───── Input for this task ─────

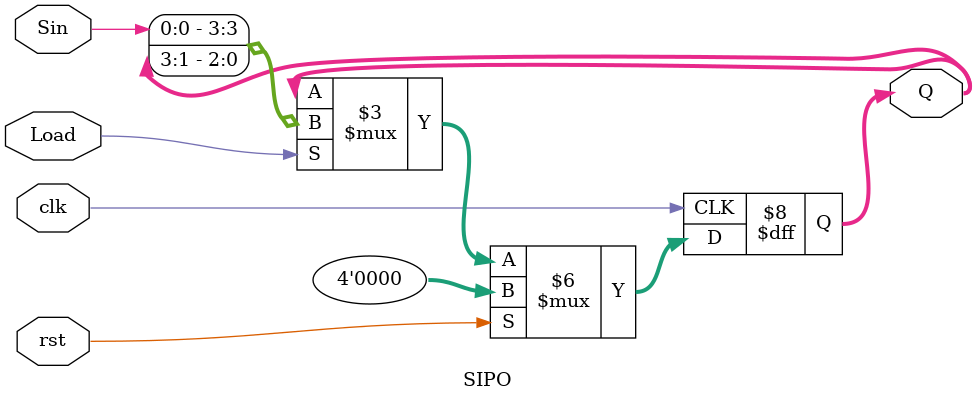
<source format=v>
`timescale 1ns / 1ps




module SIPO(
    input rst, 
    input Sin, 
    input clk, 
    input Load, 
    output reg [3:0]Q);
    
    initial begin
    Q = 4'b0000;
    end 
    always @(posedge clk) begin
        if (rst) begin
            Q <= 4'b0000;
        end 
        else if (Load) begin
            Q <= {Sin, Q[3:1]};        
        end
    end
endmodule
</source>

─────

▶ **Task details**
The result should be a verbatim copy of the data, free of pictures.

▶ **Response to this task**
<source format=v>
`timescale 1ns / 1ps




module SIPO(
    input rst, 
    input Sin, 
    input clk, 
    input Load, 
    output reg [3:0]Q);
    
    initial begin
    Q = 4'b0000;
    end 
    always @(posedge clk) begin
        if (rst) begin
            Q <= 4'b0000;
        end 
        else if (Load) begin
            Q <= {Sin, Q[3:1]};        
        end
    end
endmodule
</source>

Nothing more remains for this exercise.